I must admit that even though I have many years experience in furniture and cabinet making that finishing is a weak point for me. I have been known to hire a professional to finish some of my projects.

I want to refinish some cabinets. I would like to lightly sand and apply a couple coats of poly with a brush. The current finish is laquer that was sprayed on. I won't be able to use a spray gun because of the location. The reason I chose poly is for the durability. If anyone has another suggestion, I'm open.

My concern is will it adhere properly to the laquer?


----------



## olddutchman

Always try to make changes on a piece not seen, or a scrap that has thr same finish over it. A lot depends on the finish before. If the paint was installed by a painter who used good guality paint, or came painted from the factory makes a big difference. Some of the laquers used todayby amatures are not a true laquer. I have had a laquer finish wrinkle when sprayed over. Laquer will normally take a another finish just fine. In order to get a good adhession, use a pre paint cleaner for laquer. It will soften the surface, and clean the finish for new coat of paint. Poly eurothane finishes are not very hot to finishes it's applied to. The prepaint cleaner will also give You clues to how Your old finisg will hold up. Try that in a non seen place also. Apply it over the old finish and then watch it for reactions . If it doesnt keep the old finish soft, and dries up in ablot 3 minutes, It will work ok. I hope this gives you a good heads up as to what can do wrong!


----------



## bilbaggins

Hi woody57-my sources tell me poly and lacquer repel / dont mix well!

I build guitars and you have to use one or the other. Either can be used with acrylics, water based finishes etc but not with each other.

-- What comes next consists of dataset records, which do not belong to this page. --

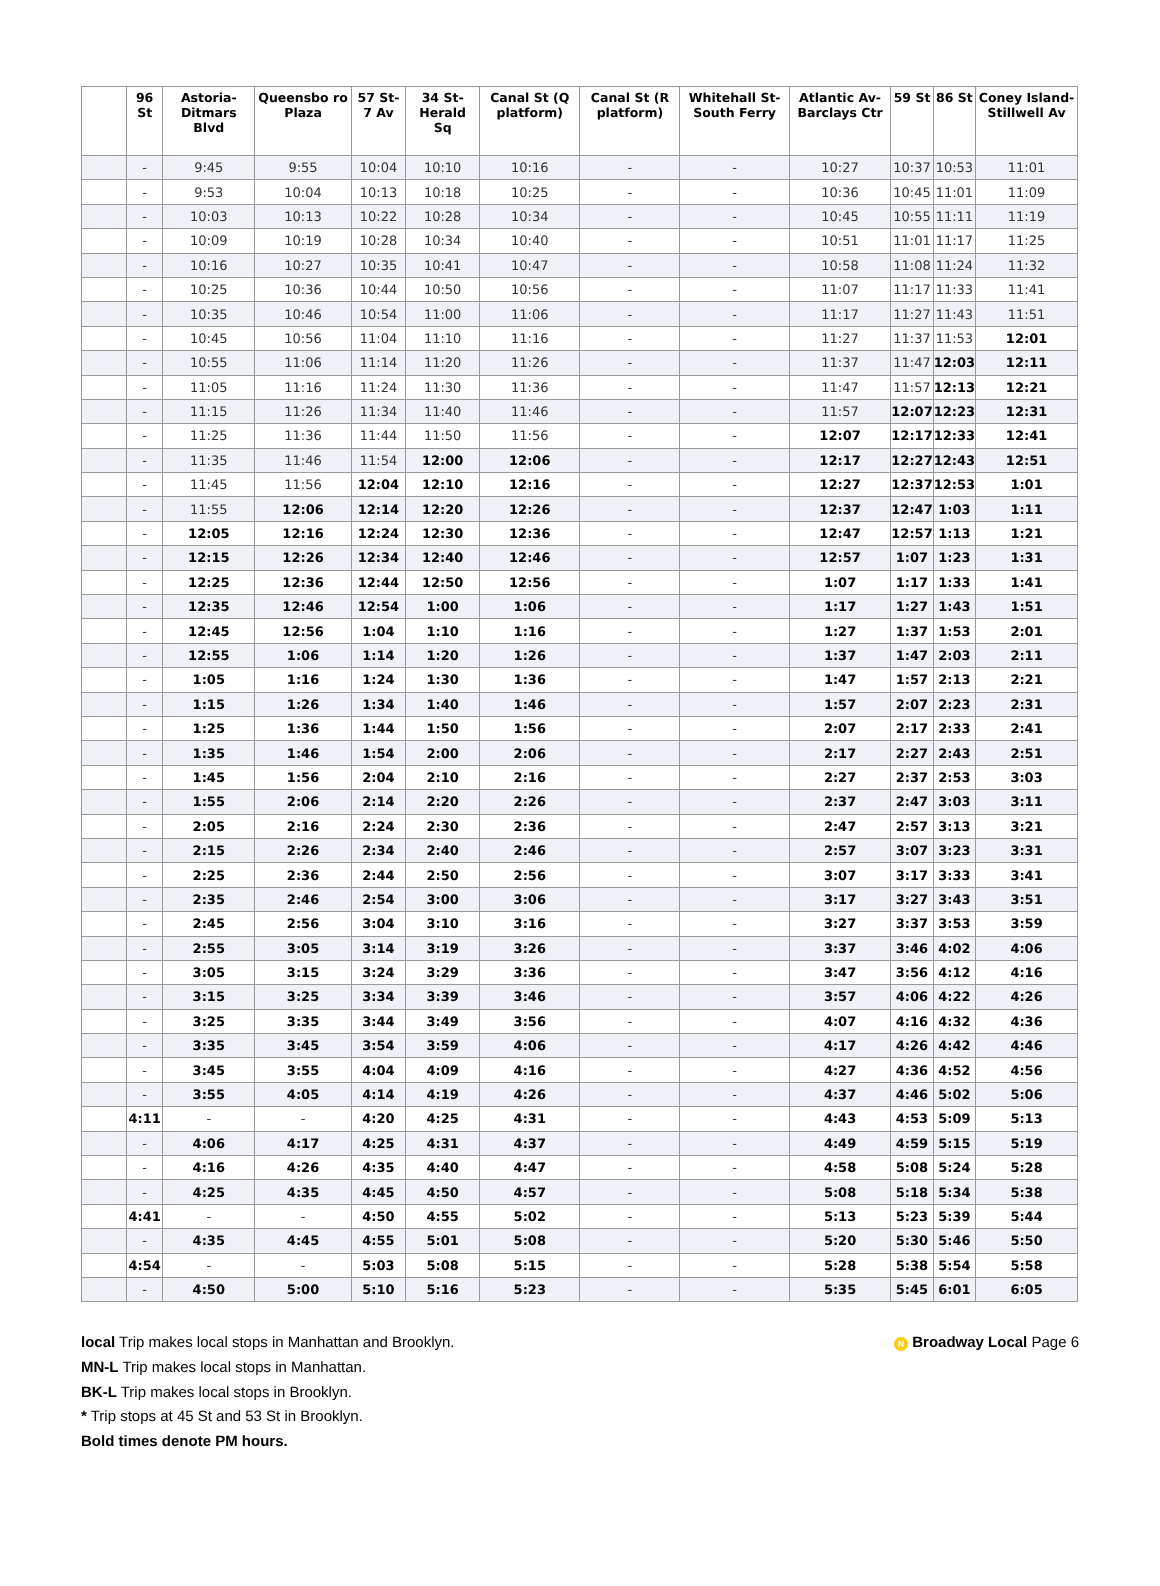| | 96 St | Astoria-Ditmars Blvd | Queensbo ro Plaza | 57 St-7 Av | 34 St-Herald Sq | Canal St (Q platform) | Canal St (R platform) | Whitehall St-South Ferry | Atlantic Av-Barclays Ctr | 59 St | 86 St | Coney Island-Stillwell Av |
| --- | --- | --- | --- | --- | --- | --- | --- | --- | --- | --- | --- | --- |
| | - | 9:45 | 9:55 | 10:04 | 10:10 | 10:16 | - | - | 10:27 | 10:37 | 10:53 | 11:01 |
| | - | 9:53 | 10:04 | 10:13 | 10:18 | 10:25 | - | - | 10:36 | 10:45 | 11:01 | 11:09 |
| | - | 10:03 | 10:13 | 10:22 | 10:28 | 10:34 | - | - | 10:45 | 10:55 | 11:11 | 11:19 |
| | - | 10:09 | 10:19 | 10:28 | 10:34 | 10:40 | - | - | 10:51 | 11:01 | 11:17 | 11:25 |
| | - | 10:16 | 10:27 | 10:35 | 10:41 | 10:47 | - | - | 10:58 | 11:08 | 11:24 | 11:32 |
| | - | 10:25 | 10:36 | 10:44 | 10:50 | 10:56 | - | - | 11:07 | 11:17 | 11:33 | 11:41 |
| | - | 10:35 | 10:46 | 10:54 | 11:00 | 11:06 | - | - | 11:17 | 11:27 | 11:43 | 11:51 |
| | - | 10:45 | 10:56 | 11:04 | 11:10 | 11:16 | - | - | 11:27 | 11:37 | 11:53 | 12:01 |
| | - | 10:55 | 11:06 | 11:14 | 11:20 | 11:26 | - | - | 11:37 | 11:47 | 12:03 | 12:11 |
| | - | 11:05 | 11:16 | 11:24 | 11:30 | 11:36 | - | - | 11:47 | 11:57 | 12:13 | 12:21 |
| | - | 11:15 | 11:26 | 11:34 | 11:40 | 11:46 | - | - | 11:57 | 12:07 | 12:23 | 12:31 |
| | - | 11:25 | 11:36 | 11:44 | 11:50 | 11:56 | - | - | 12:07 | 12:17 | 12:33 | 12:41 |
| | - | 11:35 | 11:46 | 11:54 | 12:00 | 12:06 | - | - | 12:17 | 12:27 | 12:43 | 12:51 |
| | - | 11:45 | 11:56 | 12:04 | 12:10 | 12:16 | - | - | 12:27 | 12:37 | 12:53 | 1:01 |
| | - | 11:55 | 12:06 | 12:14 | 12:20 | 12:26 | - | - | 12:37 | 12:47 | 1:03 | 1:11 |
| | - | 12:05 | 12:16 | 12:24 | 12:30 | 12:36 | - | - | 12:47 | 12:57 | 1:13 | 1:21 |
| | - | 12:15 | 12:26 | 12:34 | 12:40 | 12:46 | - | - | 12:57 | 1:07 | 1:23 | 1:31 |
| | - | 12:25 | 12:36 | 12:44 | 12:50 | 12:56 | - | - | 1:07 | 1:17 | 1:33 | 1:41 |
| | - | 12:35 | 12:46 | 12:54 | 1:00 | 1:06 | - | - | 1:17 | 1:27 | 1:43 | 1:51 |
| | - | 12:45 | 12:56 | 1:04 | 1:10 | 1:16 | - | - | 1:27 | 1:37 | 1:53 | 2:01 |
| | - | 12:55 | 1:06 | 1:14 | 1:20 | 1:26 | - | - | 1:37 | 1:47 | 2:03 | 2:11 |
| | - | 1:05 | 1:16 | 1:24 | 1:30 | 1:36 | - | - | 1:47 | 1:57 | 2:13 | 2:21 |
| | - | 1:15 | 1:26 | 1:34 | 1:40 | 1:46 | - | - | 1:57 | 2:07 | 2:23 | 2:31 |
| | - | 1:25 | 1:36 | 1:44 | 1:50 | 1:56 | - | - | 2:07 | 2:17 | 2:33 | 2:41 |
| | - | 1:35 | 1:46 | 1:54 | 2:00 | 2:06 | - | - | 2:17 | 2:27 | 2:43 | 2:51 |
| | - | 1:45 | 1:56 | 2:04 | 2:10 | 2:16 | - | - | 2:27 | 2:37 | 2:53 | 3:03 |
| | - | 1:55 | 2:06 | 2:14 | 2:20 | 2:26 | - | - | 2:37 | 2:47 | 3:03 | 3:11 |
| | - | 2:05 | 2:16 | 2:24 | 2:30 | 2:36 | - | - | 2:47 | 2:57 | 3:13 | 3:21 |
| | - | 2:15 | 2:26 | 2:34 | 2:40 | 2:46 | - | - | 2:57 | 3:07 | 3:23 | 3:31 |
| | - | 2:25 | 2:36 | 2:44 | 2:50 | 2:56 | - | - | 3:07 | 3:17 | 3:33 | 3:41 |
| | - | 2:35 | 2:46 | 2:54 | 3:00 | 3:06 | - | - | 3:17 | 3:27 | 3:43 | 3:51 |
| | - | 2:45 | 2:56 | 3:04 | 3:10 | 3:16 | - | - | 3:27 | 3:37 | 3:53 | 3:59 |
| | - | 2:55 | 3:05 | 3:14 | 3:19 | 3:26 | - | - | 3:37 | 3:46 | 4:02 | 4:06 |
| | - | 3:05 | 3:15 | 3:24 | 3:29 | 3:36 | - | - | 3:47 | 3:56 | 4:12 | 4:16 |
| | - | 3:15 | 3:25 | 3:34 | 3:39 | 3:46 | - | - | 3:57 | 4:06 | 4:22 | 4:26 |
| | - | 3:25 | 3:35 | 3:44 | 3:49 | 3:56 | - | - | 4:07 | 4:16 | 4:32 | 4:36 |
| | - | 3:35 | 3:45 | 3:54 | 3:59 | 4:06 | - | - | 4:17 | 4:26 | 4:42 | 4:46 |
| | - | 3:45 | 3:55 | 4:04 | 4:09 | 4:16 | - | - | 4:27 | 4:36 | 4:52 | 4:56 |
| | - | 3:55 | 4:05 | 4:14 | 4:19 | 4:26 | - | - | 4:37 | 4:46 | 5:02 | 5:06 |
| | 4:11 | - | - | 4:20 | 4:25 | 4:31 | - | - | 4:43 | 4:53 | 5:09 | 5:13 |
| | - | 4:06 | 4:17 | 4:25 | 4:31 | 4:37 | - | - | 4:49 | 4:59 | 5:15 | 5:19 |
| | - | 4:16 | 4:26 | 4:35 | 4:40 | 4:47 | - | - | 4:58 | 5:08 | 5:24 | 5:28 |
| | - | 4:25 | 4:35 | 4:45 | 4:50 | 4:57 | - | - | 5:08 | 5:18 | 5:34 | 5:38 |
| | 4:41 | - | - | 4:50 | 4:55 | 5:02 | - | - | 5:13 | 5:23 | 5:39 | 5:44 |
| | - | 4:35 | 4:45 | 4:55 | 5:01 | 5:08 | - | - | 5:20 | 5:30 | 5:46 | 5:50 |
| | 4:54 | - | - | 5:03 | 5:08 | 5:15 | - | - | 5:28 | 5:38 | 5:54 | 5:58 |
| | - | 4:50 | 5:00 | 5:10 | 5:16 | 5:23 | - | - | 5:35 | 5:45 | 6:01 | 6:05 |
N Broadway Local Page 6
local Trip makes local stops in Manhattan and Brooklyn.
MN-L Trip makes local stops in Manhattan.
BK-L Trip makes local stops in Brooklyn.
* Trip stops at 45 St and 53 St in Brooklyn.
Bold times denote PM hours.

If you find out different … please post it here!

rgds


----------



## miles125

My experience is that you can put anything on top of lacquer. But not so the other way around.


----------



## Carbide

Actually I have called Minwax with the same question. They said absolutely not. They said that Laquer is meant to soak into the wood and Poly is meant to sit on top of the wood. They told me that the two would not be compatible and would possibly not dry and cure right. I have run into finish compatabilities in the past and ended up stripping a freshly built set of walnut cabinets to start over. The problem actually emerged about a week after the finish had cured. Not a good idea to experiment on a finished project.


----------



## DMIHOMECENTER

Alkyd varnish over ordinary lacquer. Urethane will adhere, but not for the long haul. If you use catalyzed lacquer (pre-cat or post-cat), the durability is built-in and no need to put any protective coat over it.


----------